London, 1814
Grace and Hope Everly, 24 year-old twins, still living with their parents
Sooooo.... I’m apparently reading these books in the opposite order intended... a Kindle sort error for me. I read Saving Miss Everly recently, which was #3 . 😁 This is book #2 about twins Grace and Hope Everly. Both books begin with the exact same incident, but the rest of the stories are from the other twin's points of view and experiences.
The twins couldn't have been more different. Hope was outgoing, adventurous and clearly an extrovert. Grace was much more demure, accepting of social norms and unquestioningly obedient. So when an incident arose that was meant to be a punishment for Hope, it was literally a punishment for both women. The extrovert was being denied a trip to the Caribbean by their father because of her dangerous disobedience, but Grace, the introvert, who hated leaving her family to travel, was equally grieved to have to make the trip. So she devised a plan whereby both of them would get their way, and that was to switch places and get away with playing the other twin. Hope would get her adventure and Grace would get to stay home. The problem was pretending to be the other.
Book three is about Hope playing Grace and her experience on the ship, then being shipwrecked. In this book, Grace stays home playing the extrovert and upset twin, fooling everyone around her, then having to face her parents' wrath when it was revealed.
Right away their childhood friend and neighbor, Jacob Barnes, could see this was Grace, and was furious with her. Not only did the twin he wanted to court take off traveling for months, but the twin he was not interested in played along with this devious plan.
Whew. What a mess! Normally "changing-places" plots really bother me, but this one really worked. Both stories had completely different outcomes for the girls.

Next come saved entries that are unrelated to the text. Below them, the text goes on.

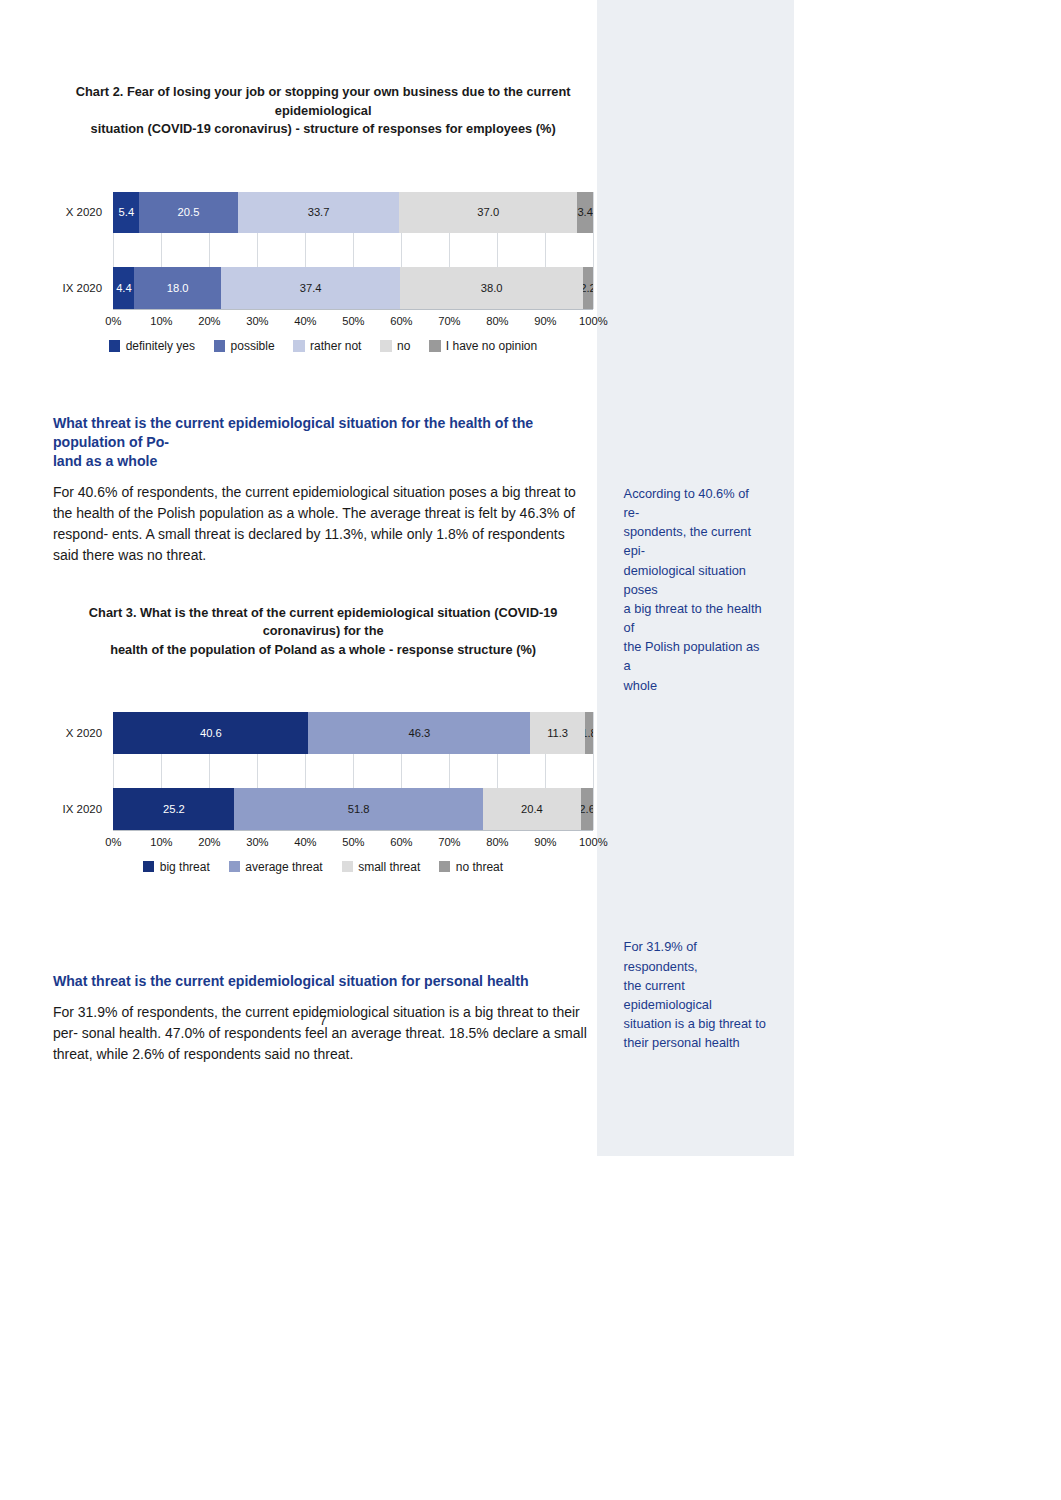Chart 2. Fear of losing your job or stopping your own business due to the current epidemiological situation (COVID-19 coronavirus) - structure of responses for employees (%)
X 2020
5.4
20.5
33.7
37.0
3.4
IX 2020
4.4
18.0
37.4
38.0
2.2
0% 10% 20% 30% 40% 50% 60% 70% 80% 90% 100%
definitely yes
possible
rather not
no
I have no opinion
What threat is the current epidemiological situation for the health of the population of Po-
land as a whole
For 40.6% of respondents, the current epidemiological situation poses a big threat to the health of the Polish population as a whole. The average threat is felt by 46.3% of respond- ents. A small threat is declared by 11.3%, while only 1.8% of respondents said there was no threat.
Chart 3. What is the threat of the current epidemiological situation (COVID-19 coronavirus) for the health of the population of Poland as a whole - response structure (%)
X 2020
40.6
46.3
11.3
1.8
IX 2020
25.2
51.8
20.4
2.6
0% 10% 20% 30% 40% 50% 60% 70% 80% 90% 100%
big threat
average threat
small threat
no threat
What threat is the current epidemiological situation for personal health
For 31.9% of respondents, the current epidemiological situation is a big threat to their per- sonal health. 47.0% of respondents feel an average threat. 18.5% declare a small threat, while 2.6% of respondents said no threat.
7
According to 40.6% of re-
spondents, the current epi-
demiological situation poses
a big threat to the health of
the Polish population as a
whole
For 31.9% of respondents,
the current epidemiological
situation is a big threat to
their personal health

By the way, I used the pronoun "girls" for the twins because, although they were twenty-four, their positions in their home were more like sixteen year-olds. Submissive to their father because they were unmarried, etc., they were told by their father to go to their rooms, had to have permission for everything, and punished like children. I suppose that’s the way it was in the Georgian era until the father chose a spouse for his daughters. They were treated like children until they were married.
Ah well, good book with wonderful faith conversations and lessons.